-- Records for this task follows --

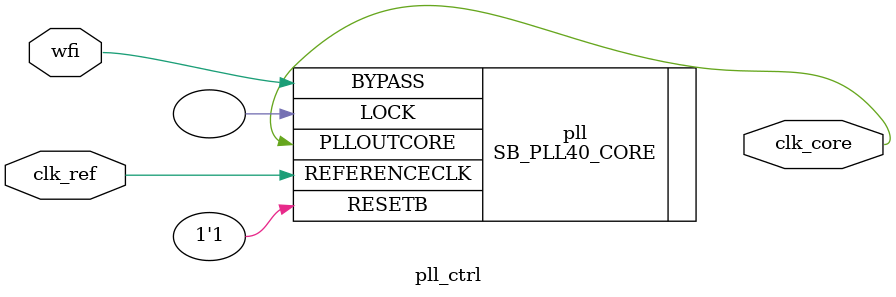
<source format=v>
module pll_ctrl (
    input  wire clk_ref,   // 48-MHz HFOSC
    input  wire wfi,       // 1 = CPU idle
    output wire clk_core   // 24-MHz to the CPU
);
    // -------------------------------------------------------------
    //  PLL instance
    // -------------------------------------------------------------
    SB_PLL40_CORE #(
        .DIVR(4'd0),      // ÷1 reference  (48 MHz)
        .DIVF(7'd31),     // ×32-1 => 48 MHz *32 / (1<<n) … here we simply
        .DIVQ(3'd5),      // ÷32          drop back to 24 MHz after BYPASS
        .FILTER_RANGE(3'b001)
    ) pll (
        .REFERENCECLK (clk_ref),
        .PLLOUTCORE   (clk_core),
        .BYPASS       (wfi),       // <-- 1 = route REFCLK, VCO off
        .RESETB       (1'b1),
        .LOCK         ()           // unused, latency <1 clk if BYPASS=1
    );
endmodule

</source>
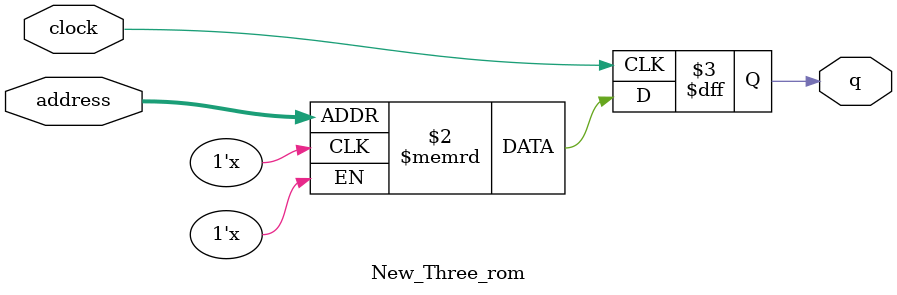
<source format=sv>
module New_Three_rom (
	input logic clock,
	input logic [7:0] address,
	output logic [0:0] q
);

logic [0:0] memory [0:195] /* synthesis ram_init_file = "./New_Three/New_Three.mif" */;

always_ff @ (posedge clock) begin
	q <= memory[address];
end

endmodule

</source>
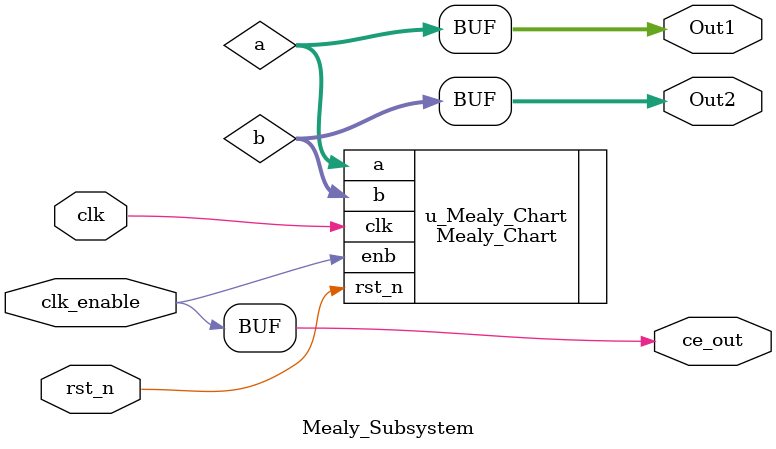
<source format=v>



`timescale 1 ns / 1 ns

module Mealy_Subsystem
          (
           clk,
           rst_n,
           clk_enable,
           ce_out,
           Out1,
           Out2
          );


  input   clk;
  input   rst_n;
  input   clk_enable;
  output  ce_out;
  output  [63:0] Out1;  // double
  output  [63:0] Out2;  // double


  wire [63:0] a;  // ufix64
  wire [63:0] b;  // ufix64


  Mealy_Chart   u_Mealy_Chart   (.clk(clk),
                                 .rst_n(rst_n),
                                 .enb(clk_enable),
                                 .a(a),  // double
                                 .b(b)  // double
                                 );

  assign ce_out = clk_enable;

  assign Out1 = a;

  assign Out2 = b;

endmodule  // Mealy_Subsystem


</source>
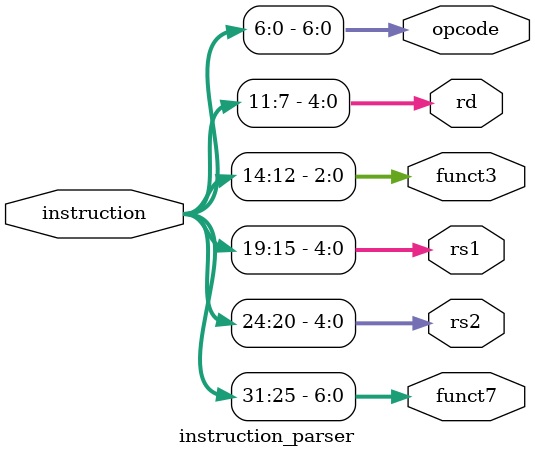
<source format=v>
module instruction_parser
(	
	input[31:0] instruction,
	output [6:0] funct7,
	output [4:0] rs2,
	output [4:0] rs1,
	output [2:0] funct3,
	output [4:0] rd,
	output [6:0] opcode
);

assign funct7 = instruction[31:25];
assign rs2 = instruction[24:20];
assign rs1 = instruction[19:15];
assign funct3 = instruction[14:12];
assign rd = instruction[11:7];
assign opcode = instruction[6:0];	
	
endmodule

</source>
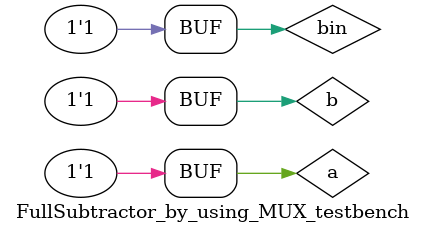
<source format=v>
`timescale 1ns / 1ps


module FullSubtractor_by_using_MUX_testbench;
    reg a,b,bin;
    wire diff,bout;
    FullSubtractor_by_using_MUX_design 
    uut(a,b,bin,diff,bout);
        initial begin
            {bin,b,a}=3'b000; #10;
            {bin,b,a}=3'b001; #10;
            {bin,b,a}=3'b010; #10;
            {bin,b,a}=3'b011; #10;
            {bin,b,a}=3'b100; #10;
            {bin,b,a}=3'b101; #10;
            {bin,b,a}=3'b110; #10;
            {bin,b,a}=3'b111; #10;
        end
endmodule

</source>
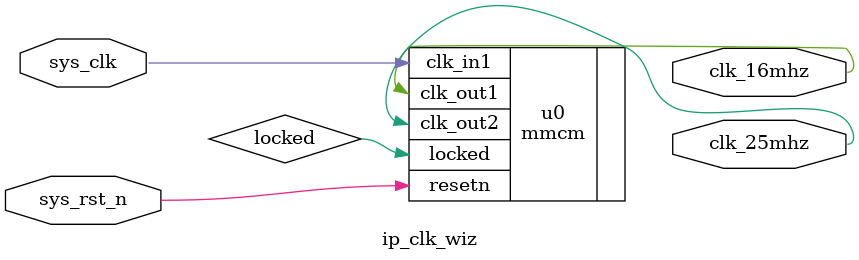
<source format=v>
module ip_clk_wiz (
    // input port
    input wire sys_clk,
    input wire sys_rst_n,
    
    // output port
    output wire clk_16mhz,
    output wire clk_25mhz
);

wire locked;

// MMCM/PLL create-ip
mmcm u0(
    .resetn(sys_rst_n),
    .locked(locked),
    .clk_in1(sys_clk),

    .clk_out1(clk_16mhz),
    .clk_out2(clk_25mhz)
);

endmodule

</source>
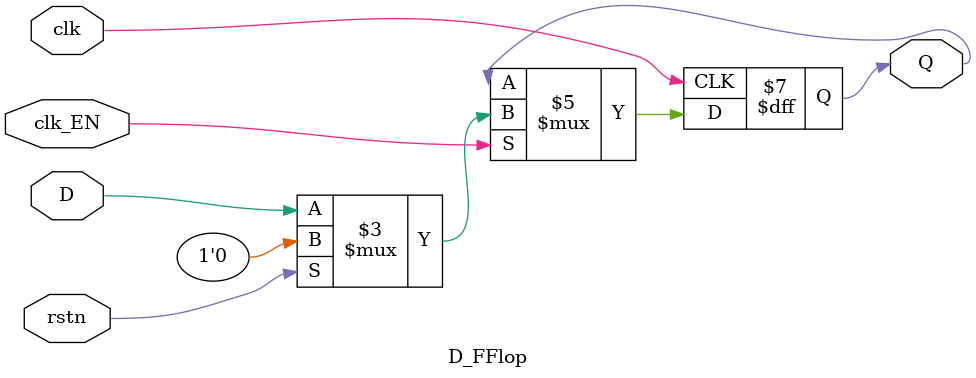
<source format=v>
`define ASYNC     0
`define SYNC      1
module D_FFlop(
    D, rstn, clk_EN, clk, Q
);
parameter RST_TYPE = `SYNC,
          WIDTH    = 1;
input [WIDTH-1 :0] D;
input rstn, clk_EN, clk;
output reg [WIDTH-1 :0] Q;

generate if(RST_TYPE == `ASYNC) begin
        always @(posedge clk or negedge rstn)
        begin
            if(clk_EN) begin 
                if(rstn)
                    Q <= 0;
                else
                    Q <= D;
            end
        end
    end
    else begin
       always @(posedge clk)
        begin
            if(clk_EN) begin
                if(rstn)
                    Q <= 0;
                else
                    Q <= D;
            end
        end 
    end

endgenerate
endmodule
</source>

-- Records for this task concluded --

## Problem to solve
With the images left out, set down each record exactly as it appears.

## The answer
<source format=v>
module pll_ctrl (
    input  wire clk_ref,   // 48-MHz HFOSC
    input  wire wfi,       // 1 = CPU idle
    output wire clk_core   // 24-MHz to the CPU
);
    // -------------------------------------------------------------
    //  PLL instance
    // -------------------------------------------------------------
    SB_PLL40_CORE #(
        .DIVR(4'd0),      // ÷1 reference  (48 MHz)
        .DIVF(7'd31),     // ×32-1 => 48 MHz *32 / (1<<n) … here we simply
        .DIVQ(3'd5),      // ÷32          drop back to 24 MHz after BYPASS
        .FILTER_RANGE(3'b001)
    ) pll (
        .REFERENCECLK (clk_ref),
        .PLLOUTCORE   (clk_core),
        .BYPASS       (wfi),       // <-- 1 = route REFCLK, VCO off
        .RESETB       (1'b1),
        .LOCK         ()           // unused, latency <1 clk if BYPASS=1
    );
endmodule

</source>
<source format=sv>
module New_Three_rom (
	input logic clock,
	input logic [7:0] address,
	output logic [0:0] q
);

logic [0:0] memory [0:195] /* synthesis ram_init_file = "./New_Three/New_Three.mif" */;

always_ff @ (posedge clock) begin
	q <= memory[address];
end

endmodule

</source>
<source format=v>



`timescale 1 ns / 1 ns

module Mealy_Subsystem
          (
           clk,
           rst_n,
           clk_enable,
           ce_out,
           Out1,
           Out2
          );


  input   clk;
  input   rst_n;
  input   clk_enable;
  output  ce_out;
  output  [63:0] Out1;  // double
  output  [63:0] Out2;  // double


  wire [63:0] a;  // ufix64
  wire [63:0] b;  // ufix64


  Mealy_Chart   u_Mealy_Chart   (.clk(clk),
                                 .rst_n(rst_n),
                                 .enb(clk_enable),
                                 .a(a),  // double
                                 .b(b)  // double
                                 );

  assign ce_out = clk_enable;

  assign Out1 = a;

  assign Out2 = b;

endmodule  // Mealy_Subsystem


</source>
<source format=v>
module instruction_parser
(	
	input[31:0] instruction,
	output [6:0] funct7,
	output [4:0] rs2,
	output [4:0] rs1,
	output [2:0] funct3,
	output [4:0] rd,
	output [6:0] opcode
);

assign funct7 = instruction[31:25];
assign rs2 = instruction[24:20];
assign rs1 = instruction[19:15];
assign funct3 = instruction[14:12];
assign rd = instruction[11:7];
assign opcode = instruction[6:0];	
	
endmodule

</source>
<source format=v>
`timescale 1ns / 1ps


module FullSubtractor_by_using_MUX_testbench;
    reg a,b,bin;
    wire diff,bout;
    FullSubtractor_by_using_MUX_design 
    uut(a,b,bin,diff,bout);
        initial begin
            {bin,b,a}=3'b000; #10;
            {bin,b,a}=3'b001; #10;
            {bin,b,a}=3'b010; #10;
            {bin,b,a}=3'b011; #10;
            {bin,b,a}=3'b100; #10;
            {bin,b,a}=3'b101; #10;
            {bin,b,a}=3'b110; #10;
            {bin,b,a}=3'b111; #10;
        end
endmodule

</source>
<source format=v>
module ip_clk_wiz (
    // input port
    input wire sys_clk,
    input wire sys_rst_n,
    
    // output port
    output wire clk_16mhz,
    output wire clk_25mhz
);

wire locked;

// MMCM/PLL create-ip
mmcm u0(
    .resetn(sys_rst_n),
    .locked(locked),
    .clk_in1(sys_clk),

    .clk_out1(clk_16mhz),
    .clk_out2(clk_25mhz)
);

endmodule

</source>
<source format=v>
`define ASYNC     0
`define SYNC      1
module D_FFlop(
    D, rstn, clk_EN, clk, Q
);
parameter RST_TYPE = `SYNC,
          WIDTH    = 1;
input [WIDTH-1 :0] D;
input rstn, clk_EN, clk;
output reg [WIDTH-1 :0] Q;

generate if(RST_TYPE == `ASYNC) begin
        always @(posedge clk or negedge rstn)
        begin
            if(clk_EN) begin 
                if(rstn)
                    Q <= 0;
                else
                    Q <= D;
            end
        end
    end
    else begin
       always @(posedge clk)
        begin
            if(clk_EN) begin
                if(rstn)
                    Q <= 0;
                else
                    Q <= D;
            end
        end 
    end

endgenerate
endmodule
</source>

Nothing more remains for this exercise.